Knowledge Base

Every lab has a Karpathy-style structured wiki that grows automatically as agents research, experiment, and discover.

The knowledge base is a structured wiki that serves as the lab's institutional memory. Unlike unstructured notes, it uses a typed schema so that agents (and you) can query, cross-reference, and build on accumulated knowledge.

Why a Knowledge Base?

Research generates a vast amount of context: parameter definitions, dataset properties, method descriptions, comparison results, and theoretical constraints. Without structure, this context gets lost in chat logs and notebooks.

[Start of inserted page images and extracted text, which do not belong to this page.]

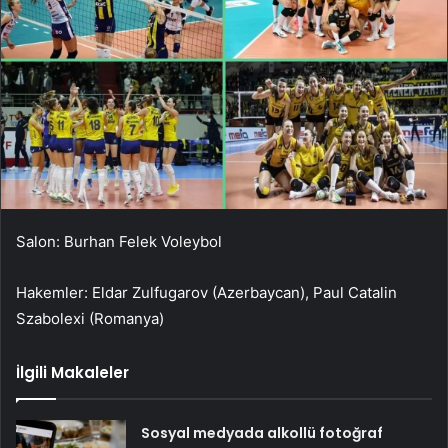
Salon: Burhan Felek Voleybol
Hakemler: Eldar Zulfugarov (Azerbaycan), Paul Catalin
Szabolexi (Romanya)
İlgili Makaleler
Sosyal medyada alkollü fotoğraf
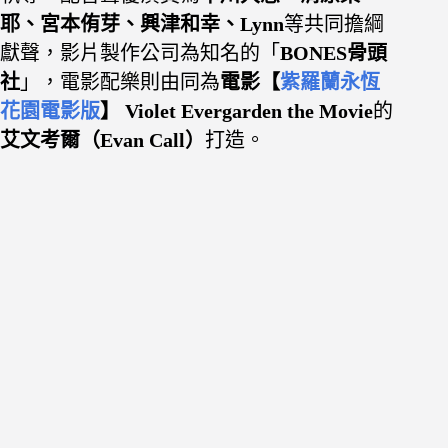
耶、宮本侑芽、興津和幸、Lynn
等共同
擔綱
獻聲，影片製作公司為知名的「
BONES骨頭
社
」，電影配樂則由同為
電影【
紫羅蘭永恆
花園電影版
】 Violet Evergarden the Movie
的
艾文考爾（Evan Call）
打造。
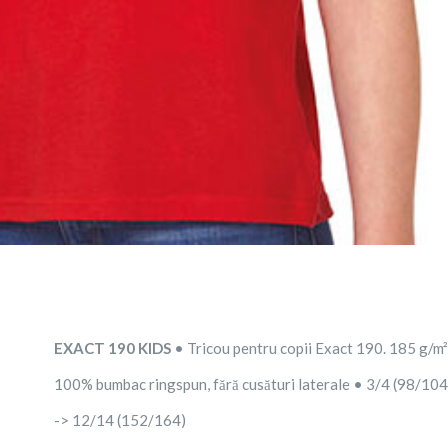
EXACT 190 KIDS
• Tricou pentru copii Exact 190. 185 g/m²
100% bumbac ringspun, fără cusături laterale • 3/4 (98/104
-> 12/14 (152/164)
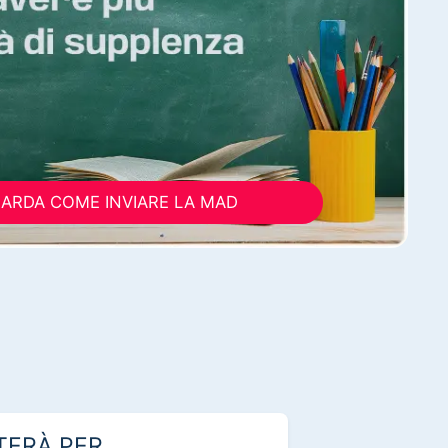
ARDA COME INVIARE LA MAD
TERÀ PER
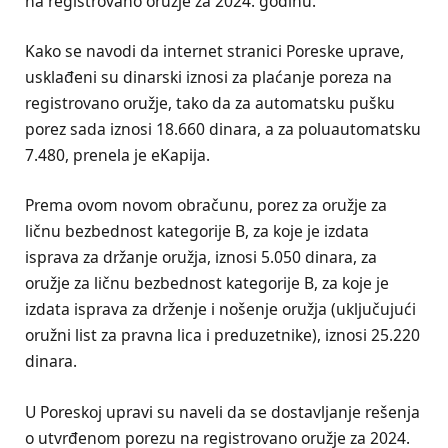
na registrovano oružje za 2024. godinu.
Kako se navodi da internet stranici Poreske uprave,
usklađeni su dinarski iznosi za plaćanje poreza na
registrovano oružje, tako da za automatsku pušku
porez sada iznosi 18.660 dinara, a za poluautomatsku
7.480, prenela je eKapija.
Prema ovom novom obračunu, porez za oružje za
ličnu bezbednost kategorije B, za koje je izdata
isprava za držanje oružja, iznosi 5.050 dinara, za
oružje za ličnu bezbednost kategorije B, za koje je
izdata isprava za drženje i nošenje oružja (uključujući
oružni list za pravna lica i preduzetnike), iznosi 25.220
dinara.
U Poreskoj upravi su naveli da se dostavljanje rešenja
o utvrđenom porezu na registrovano oružje za 2024.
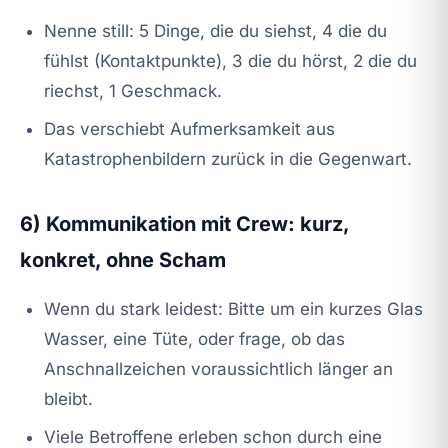
Nenne still: 5 Dinge, die du siehst, 4 die du
fühlst (Kontaktpunkte), 3 die du hörst, 2 die du
riechst, 1 Geschmack.
Das verschiebt Aufmerksamkeit aus
Katastrophenbildern zurück in die Gegenwart.
6) Kommunikation mit Crew: kurz,
konkret, ohne Scham
Wenn du stark leidest: Bitte um ein kurzes Glas
Wasser, eine Tüte, oder frage, ob das
Anschnallzeichen voraussichtlich länger an
bleibt.
Viele Betroffene erleben schon durch eine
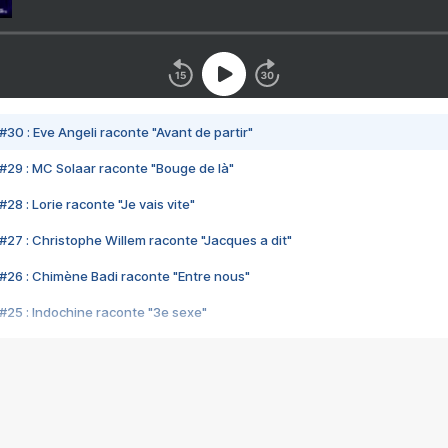
#30 : Eve Angeli raconte "Avant de partir"
#29 : MC Solaar raconte "Bouge de là"
28 : Lorie raconte "Je vais vite"
#27 : Christophe Willem raconte "Jacques a dit"
#26 : Chimène Badi raconte "Entre nous"
#25 : Indochine raconte "3e sexe"
#24 : Zaho raconte "C'est chelou"
#23 : Patrick Bruel raconte "Au café des délices"
#22 : Kyo raconte "Le chemin"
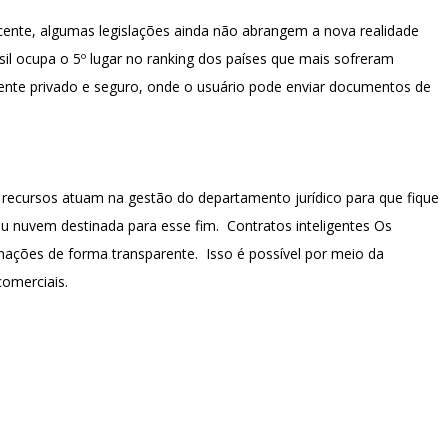
ecente, algumas legislações ainda não abrangem a nova realidade
asil ocupa o 5º lugar no ranking dos países que mais sofreram
ente privado e seguro, onde o usuário pode enviar documentos de
 recursos atuam na gestão do departamento jurídico para que fique
 nuvem destinada para esse fim. Contratos inteligentes Os
rmações de forma transparente. Isso é possível por meio da
comerciais.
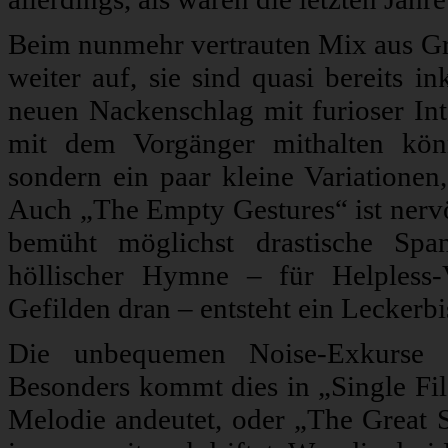
Beim nunmehr vertrauten Mix aus Gri
weiter auf, sie sind quasi bereits 
neuen Nackenschlag mit furioser Inte
mit dem Vorgänger mithalten kön
sondern ein paar kleine Variatione
Auch „The Empty Gestures“ ist nerv
bemüht möglichst drastische Spa
höllischer Hymne – für Helpless-
Gefilden dran – entsteht ein Leckerbi
Die unbequemen Noise-Exkurse fi
Besonders kommt dies in „Single Fil
Melodie andeutet, oder „The Great Si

The knowledge base ensures that:

  • Nothing is forgotten — every finding is recorded
  • Context compounds — agents reference prior work, not just the current task
  • Onboarding is instant — new agents (or collaborators) can read the wiki to get up to speed
  • Papers draw from a single source of truth — claims link to wiki entities

Entity Types

The wiki uses four core entity types, inspired by Andrej Karpathy's knowledge management approach:

  • Entities — Concrete objects: surveys, instruments, datasets, software packages. Each has properties, relationships, and provenance.

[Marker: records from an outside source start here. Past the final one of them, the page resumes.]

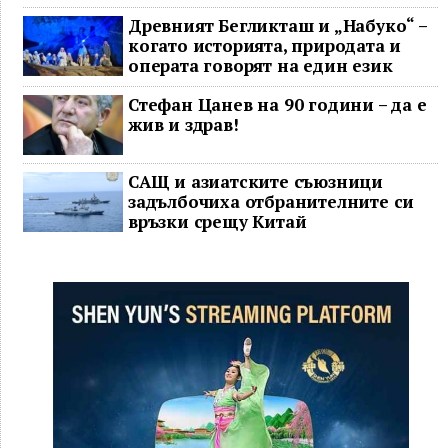
Древният Бегликташ и „Набуко“ –
когато историята, природата и
операта говорят на един език
Стефан Цанев на 90 години – да е
жив и здрав!
САЩ и азиатските съюзници
задълбочиха отбранителните си
връзки срещу Китай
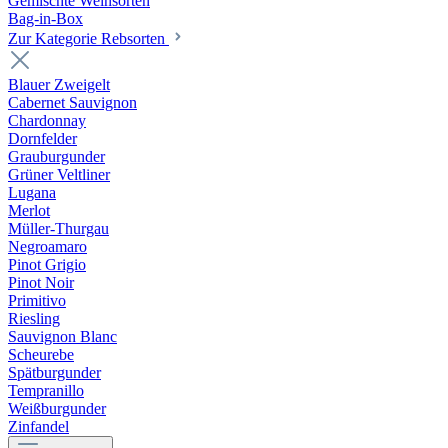
Gemischte Weinsorten
Bag-in-Box
Zur Kategorie Rebsorten
Blauer Zweigelt
Cabernet Sauvignon
Chardonnay
Dornfelder
Grauburgunder
Grüner Veltliner
Lugana
Merlot
Müller-Thurgau
Negroamaro
Pinot Grigio
Pinot Noir
Primitivo
Riesling
Sauvignon Blanc
Scheurebe
Spätburgunder
Tempranillo
Weißburgunder
Zinfandel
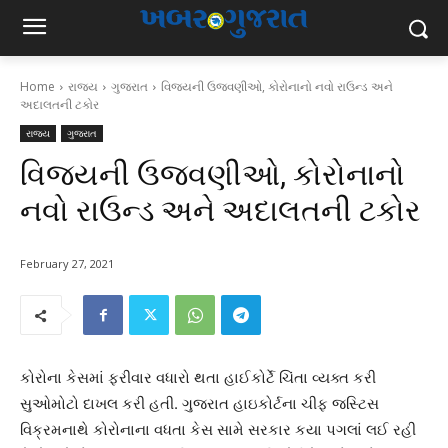
Home
રાજ્ય
ગુજરાત
વિજયની ઉજવણીઓ, કોરોનાનો નવો રાઉન્ડ અને
અદાલતની ટકોર
રાજ્ય
ગુજરાત
વિજયની ઉજવણીઓ, કોરોનાનો
નવો રાઉન્ડ અને અદાલતની ટકોર
February 27, 2021
કોરોના કેસમાં ફરીવાર વધારો થતા હાઈકોર્ટે ચિંતા વ્યક્ત કરી
સુઓમોટો દાખલ કરી હતી. ગુજરાત હાઇકોર્ટના ચીફ જસ્ટિસ
વિક્રમનાથે કોરોનાના વધતા કેસ સામે સરકાર કયા પગલાં લઈ રહી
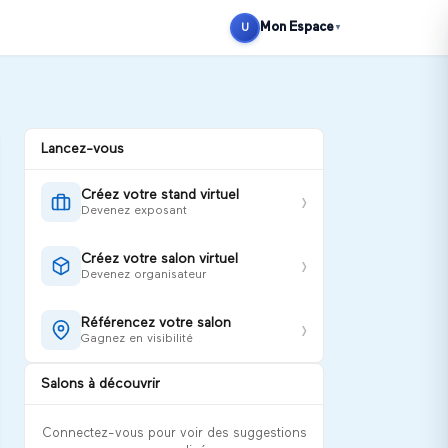
Se connecter
S'inscrire
Mon Espace
U
▼
Lancez-vous
Créez votre stand virtuel
›
Devenez exposant
Créez votre salon virtuel
›
Devenez organisateur
Référencez votre salon
›
Gagnez en visibilité
Salons à découvrir
Connectez-vous pour voir des suggestions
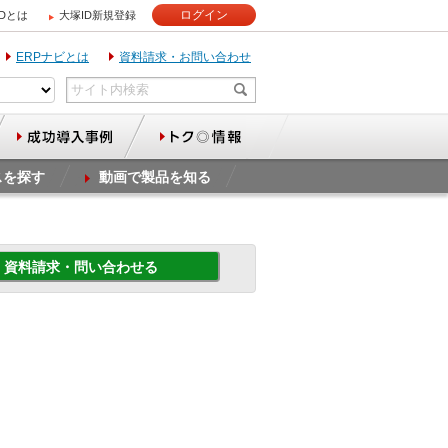
ログイン
IDとは
大塚ID新規登録
ERPナビとは
資料請求・お問い合わせ
スを探す
動画で製品を知る
資料請求・問い合わせる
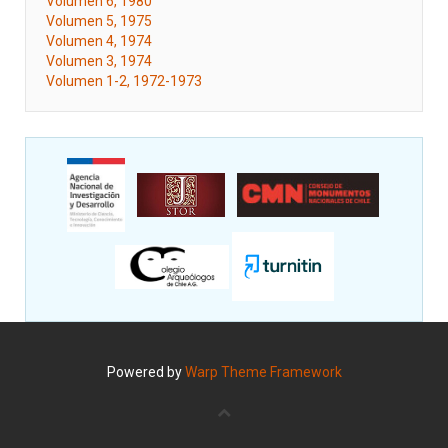
Volumen 6, 1980
Volumen 5, 1975
Volumen 4, 1974
Volumen 3, 1974
Volumen 1-2, 1972-1973
Powered by
Warp Theme Framework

  • Concepts — Theories, methods, parameters, and equations. Includes definitions, derivations, and links to relevant experiments.

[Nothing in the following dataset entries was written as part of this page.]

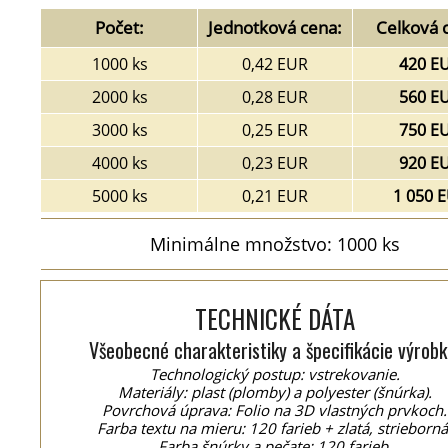
Počet:
Jednotková cena:
Celková 
1000 ks
0,42 EUR
420 E
2000 ks
0,28 EUR
560 E
3000 ks
0,25 EUR
750 E
4000 ks
0,23 EUR
920 E
5000 ks
0,21 EUR
1 050 
Minimálne množstvo: 1000 ks
TECHNICKÉ DÁTA
Všeobecné charakteristiky a špecifikácie výrobk
Technologický postup: vstrekovanie.
Materiály: plast (plomby) a polyester (šnúrka).
Povrchová úprava: Folio na 3D vlastných prvkoch.
Farba textu na mieru: 120 farieb + zlatá, strieborná
Farba šnúrky a pečate: 120 farieb.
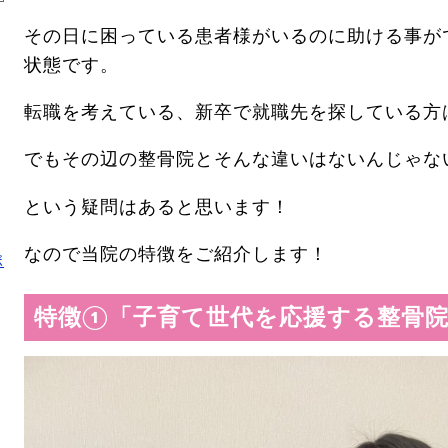
その日に困っている患者様がいるのに助ける事が
状態です。
転職を考えている、新卒で就職先を探している方
でもその辺の整骨院とそんな違いはないんじゃな
という疑問はあると思います！
なので当院の特徴をご紹介します！
ボ
特徴①「子育て世代を応援する整骨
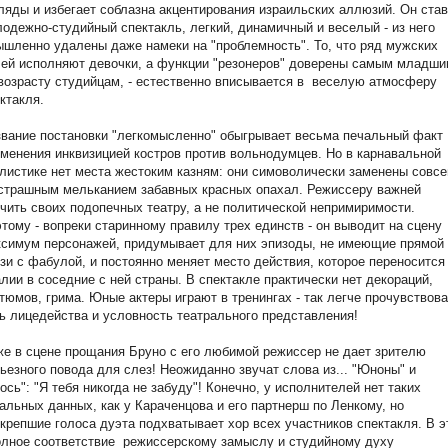
ляды и избегает соблазна акцентирования израильских аллюзий. Он став
одежно-студийный спектакль, легкий, динамичный и веселый - из него
шленно удалены даже намеки на "проблемность". То, что ряд мужских
ей исполняют девочки, а функции "резонеров" доверены самым младш
возрасту студийцам, - естественно вписывается в веселую атмосферу
ктакля.
вание постановки "легкомысленно" обыгрывает весьма печальный факт
менения инквизицией костров против вольнодумцев. Но в карнавальной
листике нет места жестоким казням: они симоволически заменены совс
страшным мельканием забавных красных опахал. Режиссеру важней
чить своих подопечных театру, а не политической непримиримости.
тому - вопреки старинному правилу трех единств - он выводит на сцену
симум персонажей, придумывает для них эпизоды, не имеющие прямой
зи с фабулой, и постоянно меняет место действия, которое переносится
лии в соседние с ней страны. В спектакле практически нет декораций,
тюмов, грима. Юные актеры играют в тренингах - так легче прочувствова
ь лицедейства и условность театрального представления!
е в сцене прощания Бруно с его любимой режиссер не дает зрителю
ьезного повода для слез! Неожиданно звучат слова из... "Юноны" и
ось": "Я тебя никогда не забуду"! Конечно, у исполнителей нет таких
альных данных, как у Караченцова и его партнерш по Ленкому, но
крепшие голоса дуэта подхватывает хор всех участников спектакля. В 
олное соответствие режиссерскому замыслу и студийному духу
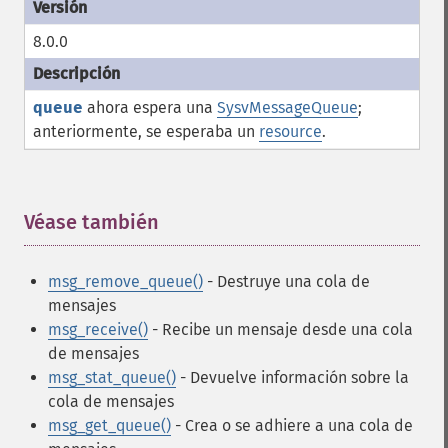
8.0.0
queue
ahora espera una
SysvMessageQueue
;
anteriormente, se esperaba un
resource
.
Véase también
¶
msg_remove_queue()
- Destruye una cola de
mensajes
msg_receive()
- Recibe un mensaje desde una cola
de mensajes
msg_stat_queue()
- Devuelve información sobre la
cola de mensajes
msg_get_queue()
- Crea o se adhiere a una cola de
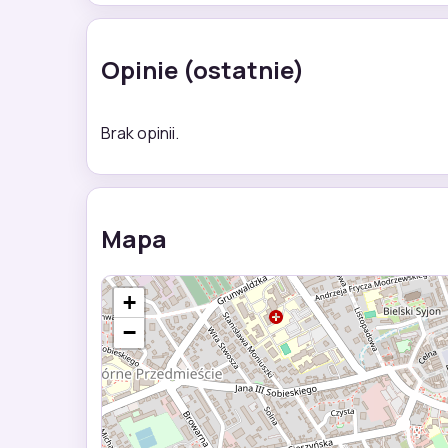
Opinie (ostatnie)
Brak opinii.
Mapa
+
−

  • Sources — Papers, datasets, catalogs, and external references. Full citation info, DOIs, and notes on relevance.

  • Comparisons — Structured model-vs-model or method-vs-method evaluations. Each comparison has criteria, evidence, and a verdict.

Schema

Each entity follows a typed schema:

# Example: Entity
type: entity
name: "DESI DR1"
category: survey
properties:
  spectra_count: 22_500_000
  anomaly_rate: 0.87%
  release_date: "2024-06-14"
relationships:
  - type: analyzed_by
    target: "DESI Anomaly Pipeline"
  - type: cross_referenced_with
    target: "SDSS DR18"
tags: ["spectroscopy", "dark-energy", "anomaly-detection"]
# Example: Concept
type: concept
name: "Non-Gaussianity (f_NL)"
definition: "Amplitude of the local-type primordial bispectrum"
equation: "f_NL = -35/8 = -4.375 (matter bounce)"
related_experiments: ["EXP-031", "EXP-048"]
related_papers: ["paper-1", "paper-2"]

Automatic Growth

Agents update the knowledge base as they work:

  • After an experiment completes: New findings, parameters, and figures are added
  • After a paper review: Corrections and clarifications update existing entries
  • After a literature search: New sources are cataloged with relevance notes
  • After a cross-survey analysis: Comparisons are created or updated

You do not need to manually maintain the wiki. It grows organically as research progresses.

Querying

Search the knowledge base by type, tag, or free text:

# Search by keyword
hubify knowledge search "f_NL"

# List all entities of a type
hubify knowledge list --type concept

# Get a specific entry
hubify knowledge get "DESI DR1"

# List recently updated entries
hubify knowledge recent --limit 10

API

curl https://api.hubify.com/v1/labs/bigbounce/knowledge?q=f_NL \
  -H "Authorization: Bearer $HUBIFY_API_KEY"

Returns matching entries with full metadata, relationships, and linked experiments.

Knowledge in Papers

When an agent writes a paper section, it queries the knowledge base for relevant entities, concepts, and sources. This ensures:

  • Correct parameter values (pulled from wiki, not hallucinated)
  • Proper citations (linked to source entries)
  • Consistent terminology (defined in concept entries)

The claims table in every paper links back to knowledge base entries as evidence.